Filmmaker Jon Favreau (The Jungle Book, Iron Man) has been hired by Lucasfilm to write and exec. produce an untitled Star Wars series, which will be a project done for Disney’s direct-to-consumer steaming platform.
The project was announced this morning on StarWars.com with a tweet that you can see below.
— Star Wars (@starwars) March 8, 2018
Repped by CAA and Jackoway Tyerman, Favreau is currently in production on a live action version of Disney’s animated classic The Lion King, which he is directing and producing. It features the voices of Seth Rogen, Donald Glover, Chiwetel Ejiofor, Keegan Michael-Key, Alfre Woodard and Beyoncé. Favreau previously directed Disney’s 2016 hit The Jungle Book, another live action adaptation of an animated film, which won the Oscar for visual effects.
Lucasfilm president Kathleen Kennedy made a statement about working with Favreau: “I couldn’t be more excited about Jon coming on board to produce and write for the new direct-to-consumer platform. Jon brings the perfect mix of producing and writing talent, combined with a fluency in the Star Wars universe. This series will allow Jon the chance to work with a diverse group of writers and directors and give Lucasfilm the opportunity to build a robust talent base.”

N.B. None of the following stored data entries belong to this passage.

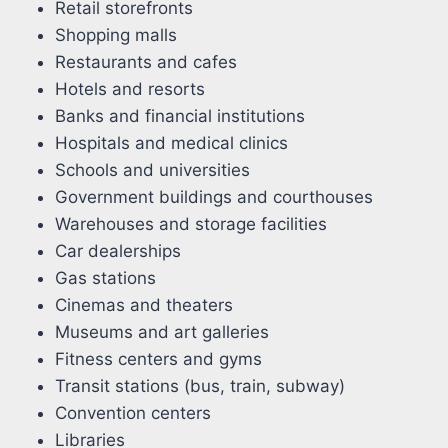
Retail storefronts
Shopping malls
Restaurants and cafes
Hotels and resorts
Banks and financial institutions
Hospitals and medical clinics
Schools and universities
Government buildings and courthouses
Warehouses and storage facilities
Car dealerships
Gas stations
Cinemas and theaters
Museums and art galleries
Fitness centers and gyms
Transit stations (bus, train, subway)
Convention centers
Libraries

Favreau added: “If you told me at 11 years old that I would be getting to tell stories in the Star Wars universe, I wouldn’t have believed you. I can’t wait to embark upon this exciting adventure.”
The announcement is somewhat bittersweet since it means there’s more Star Wars coming for the foreseeable future, but it’s the second recent announcement from Lucasfilm about a white male being given the keys to the Star Wars universe following last month’s announcement that Game of Thrones showrunners David Benioff and D.B. Weiss would write and produce a new series of stand-alone films. The announcement of Favreau’s hiring was made on International Woman’s Day, just to rub it in, but we should remember that Favreau/Lucasfilm could still hire woman writers and directors for the series.